Needed to build a tester for some high resolution QEI encoders. The speed and number of counts per revolution favored a hardware motor control solution for the A/B/Index signals vs a software solution. I had a PIC32MK GP board but needed the MC chip on the board so first the first step was to swap controllers on the board without destroying it.
https://www.allaboutcircuits.com/ne...-a-new-microcontroller-family-from-microchip/

Used a hot air gun to remove the GP and install the MC. Used polyimide tape to protect other components
from the heat.

Modded dev MC board with TTL 7433N (from the junk box) level converter in mikro bus socket for the encoder signals.
https://www.celeramotion.com/sites/default/files/LP-Data_Sheet-Packaged_DRC-M35.pdf

The test software just updates a few leds, and outputs the qei position count register to uart #3.

// *****************************************************************************
// *****************************************************************************
// Section: Main Entry Point
// *****************************************************************************
// *****************************************************************************

/* redirect printf to uart3 */
void _mon_putc(char c)
{
while (DRV_USART0_TransmitBufferIsFull()) {
}; //Wait till transmission is complete
DRV_USART0_WriteByte(c);
}

int main(void)
{
int32_t itest, update_count = 0;
/* Initialize all MPLAB Harmony modules, including application(s). */
SYS_Initialize(NULL);

/* serial clock is off, this is actually 76.8 kb/s */
DRV_USART0_BaudSet(115200);

while (true) {
/* Maintain state machines of all polled MPLAB Harmony modules. */
SYS_Tasks();

/* update local value of the position counter */
itest = POS1CNT;

if (update_count++ > 20480) {
/* flash the board leds using the position counter bits */
LATGbits.LATG12 = itest >> 10;
LATGbits.LATG13 = itest >> 12;
LATGbits.LATG14 = itest >> 14;
/* send to uart3 the current POS1CNT value */
printf("count %8i\r\n", itest);
update_count = 0;
}
}

/* Execution should not come here during normal operation */

return( EXIT_FAILURE);
}

https://github.com/nsaspook/m35_pic32mk_mc

The QEI device easily tracks the >320,000 counts per turn of the encoder knob with only a few config values in module SFR registers.

int32_t m35_init_qei(void)
{
/* port pin numbers from port_p32mk1024mcf100.h */
QEA1R = 0x00;
QEB1R = 0x0D;
INDX1R = 0x00;
HOME1R = 0x04;
QEI1CON = 0;
QEI1IOC = 0;
QEI1IOCbits.QEAPOL = 1;
QEI1IOCbits.QEBPOL = 1;
QEI1IOCbits.IDXPOL = 1;
QEI1IOCbits.SWPAB = 1;
QEI1CONbits.PIMOD = 0;
QEI1CONbits.QEIEN = 1;
POS1CNT = 0;
return 0;
}

http://ww1.microchip.com/downloads/en/DeviceDoc/60001346A.pdf

 

MandM control board prototype with PIC32MK MC controller, QEI control, PWM and dual twin H-bridge controllers to control four motors.

https://github.com/nsaspook/vcan

Testing the 24vdc gear motor with a 9v battery.

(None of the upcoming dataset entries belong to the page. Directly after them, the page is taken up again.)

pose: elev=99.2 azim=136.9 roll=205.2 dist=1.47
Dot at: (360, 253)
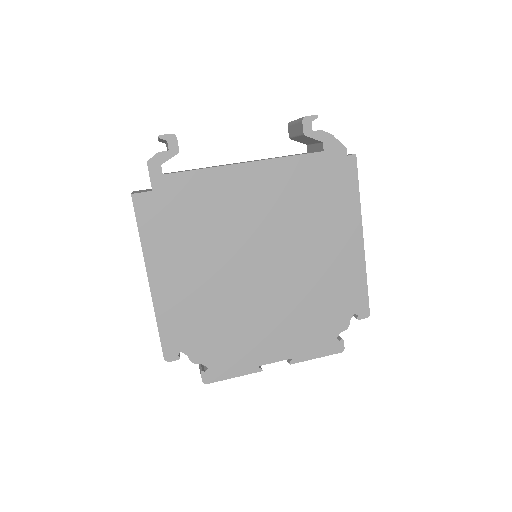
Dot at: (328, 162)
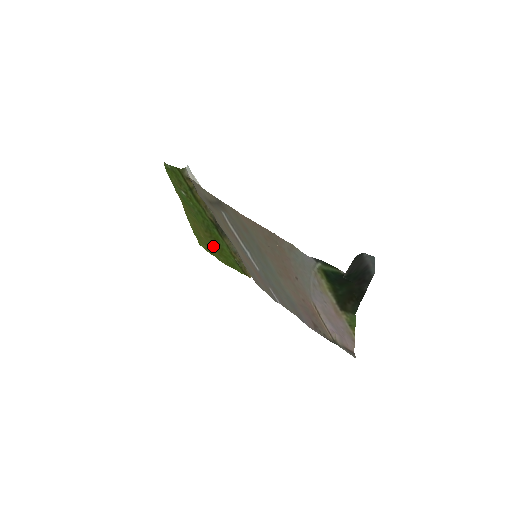
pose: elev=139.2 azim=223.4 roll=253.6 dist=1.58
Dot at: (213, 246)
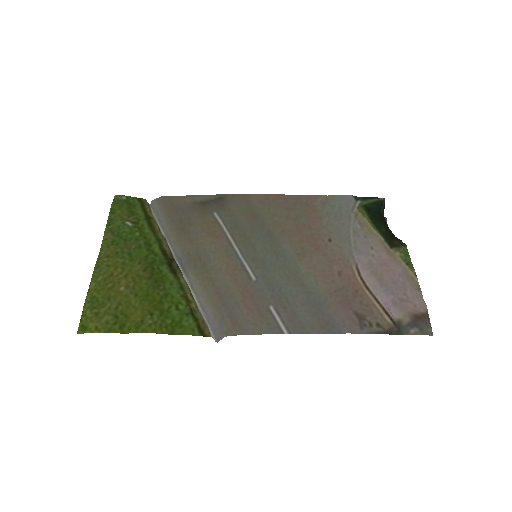
Dot at: (145, 294)
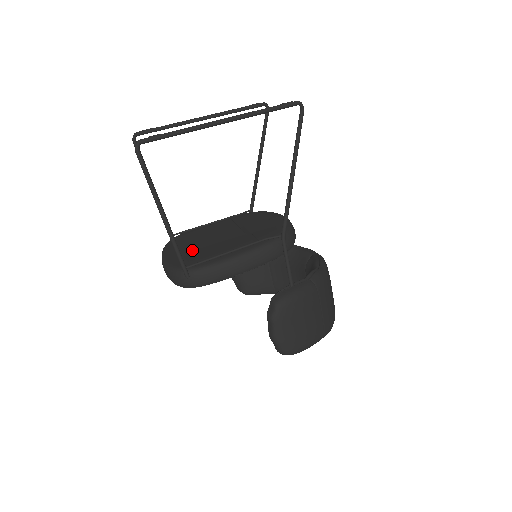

One (of six) 32-bit QEI channel reads the input encoder while the other reads the motor position encoder. Nothing fancy, just testing the
new prototype board for bugs.

 

XYZ motor control testing. I don't want to smoke my proto test board yet so the motor(s) PS is a current limited 12v dc supply.

 

I've completed modifying and testing the prototype PCB for another and last board spin of this project. One of the reasons for using a 32-bit motor controller is the ability to handle three-phase drive and position calculations in real-time. The PWM on the uC has 8.33ns resolution. That's needed to generate the slow tracking drive frequencies using high-resolution PWM sine-wave stepping for direct motor drive tracking with encoder ring position feedback. A specialized, very low speed VFD.
https://www.professional-telescopes.com/Product-Line/Mountings/Direct-Drive-Mount
https://global.vixen.co.jp/en/product/37913_2/

https://www.mathworks.com/solutions...arke-and-park-transforms.html?s_eid=PSM_15028

 

This is the type of motor the controller/output driver is being designed for. A co-worker is building a new telescope.

Tracking motor(s).

The test-bed tracker motor and encoder for software development.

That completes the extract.